Beatles' 'A Day in the Life': 10 Things You Didn't Know
"'A Day in the Life' – that was something," John Lennon told Rolling Stone in 1968, setting up a classic bit of understatement. "I dug it. It was a good piece of work between Paul and me." The Beatles' catalog brims with legendary tracks, but the epic Sgt. Pepper's Lonely Hearts Club Band finale has long towered above the rest, a fact made official in 2011 when Rolling Stone named it as the group's single finest song.

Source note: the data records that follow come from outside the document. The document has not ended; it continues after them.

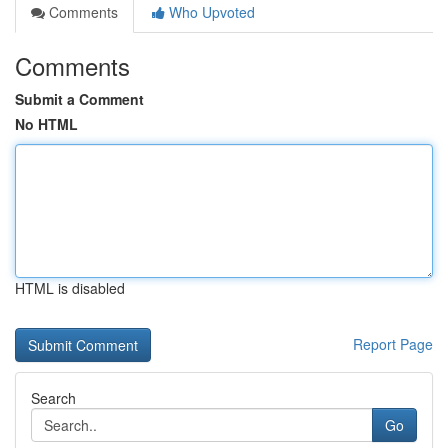
Comments
Who Upvoted
Comments
Submit a Comment
No HTML
HTML is disabled
Report Page
Search
Go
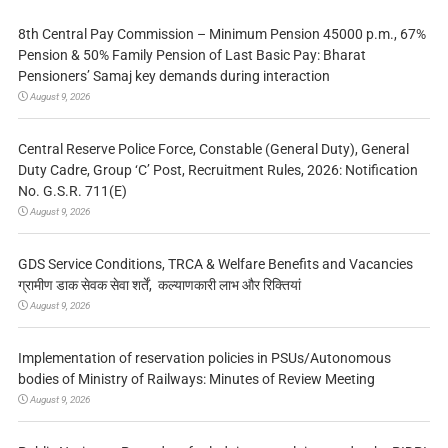
8th Central Pay Commission – Minimum Pension 45000 p.m., 67%
Pension & 50% Family Pension of Last Basic Pay: Bharat
Pensioners’ Samaj key demands during interaction
August 9, 2026
Central Reserve Police Force, Constable (General Duty), General
Duty Cadre, Group ‘C’ Post, Recruitment Rules, 2026: Notification
No. G.S.R. 711(E)
August 9, 2026
GDS Service Conditions, TRCA & Welfare Benefits and Vacancies
ग्रामीण डाक सेवक सेवा शर्तें, कल्याणकारी लाभ और रिक्तियां
August 9, 2026
Implementation of reservation policies in PSUs/Autonomous
bodies of Ministry of Railways: Minutes of Review Meeting
August 9, 2026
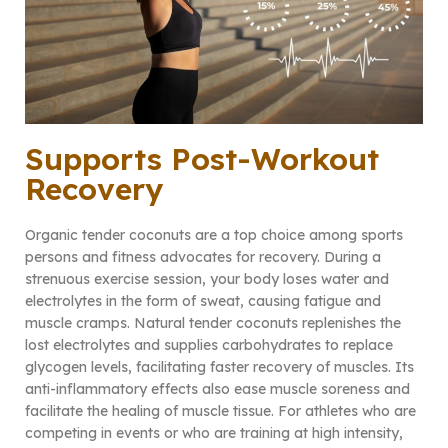
Supports Post-Workout
Recovery
Organic tender coconuts are a top choice among sports
persons and fitness advocates for recovery. During a
strenuous exercise session, your body loses water and
electrolytes in the form of sweat, causing fatigue and
muscle cramps. Natural tender coconuts replenishes the
lost electrolytes and supplies carbohydrates to replace
glycogen levels, facilitating faster recovery of muscles. Its
anti-inflammatory effects also ease muscle soreness and
facilitate the healing of muscle tissue. For athletes who are
competing in events or who are training at high intensity,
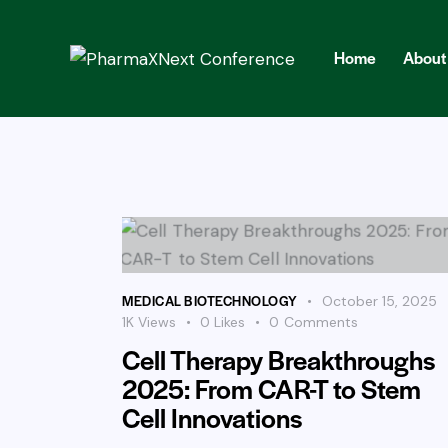
Home
About
Home
About
Abst
MEDICAL BIOTECHNOLOGY
October 15, 2025
1K
Views
0
Likes
0
Comments
Cell Therapy Breakthroughs
2025: From CAR-T to Stem
Cell Innovations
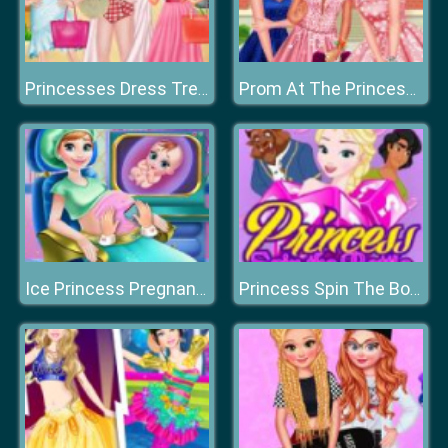
Princesses Dress Trend For Hawaii
Prom At The Princess College
Ice Princess Pregnant Check-up
Princess Spin The Bottle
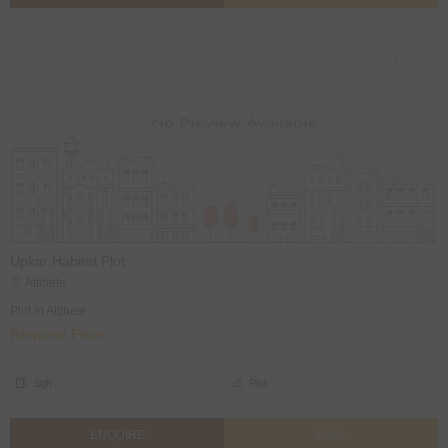
Upkar Habitat Plot
Attibele
Plot in Attibele
Request Price
Sqft
Plot
ENQUIRE
CALL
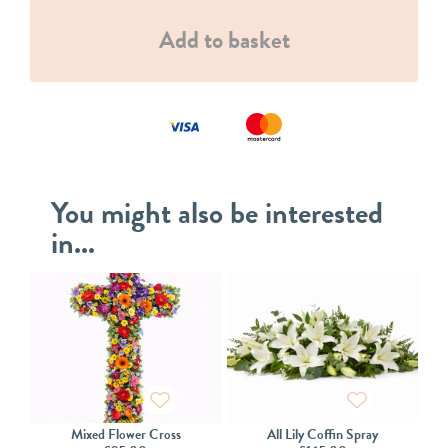
Add to basket
You might also be interested
in...
Mixed Flower Cross
All Lily Coffin Spray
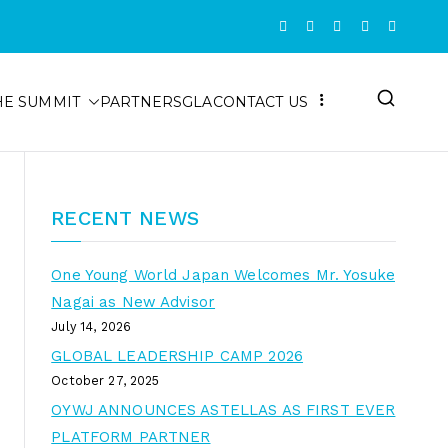
HE SUMMIT
PARTNERS
GLA
CONTACT US
RECENT NEWS
One Young World Japan Welcomes Mr. Yosuke
Nagai as New Advisor
July 14, 2026
GLOBAL LEADERSHIP CAMP 2026
October 27, 2025
OYWJ ANNOUNCES ASTELLAS AS FIRST EVER
PLATFORM PARTNER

Studio recordings for "A Day in the Life" commenced 50 years ago, on January 19th, 1967. Here we look at 10 things you might not have known about the Fab Four's most glorious achievement.
1. The death of a friend of the band inspired the pivotal line about the man who "blew his mind out in a car." A core inspiration for the song – specifically John Lennon's opening sequence, about a man who "blew his mind out in a car" – pertained to the death of Tara Browne, who had died in a car accident on December 18th, 1966. The 21-year-old Browne was the heir to the Guinness fortune and a friend of the Beatles'. The January 17th edition of The Daily Mail – which is to say, the edition two days before recording sessions started for "A Day in the Life" – featured an article about Browne's two children and the custody case pertaining to them. Lennon, who regularly turned to the papers for inspiration, worked this habit for the song's famous opening line, "I read the news today, oh, boy," combining English tragedy with a Buddy Holly verbal tic. "Tara didn't blow his mind out," Lennon said, "but it was in my mind when I was writing that verse. The details of the accident of the song – not noticing traffic lights and a crowd forming at the scene – were similarly part of the fiction." The idea of spectating is crucial to "A Day in the Life," and it is this opening vignette that establishes the theme of peering into new worlds. (Browne also helped Paul McCartney have his first LSD experience.)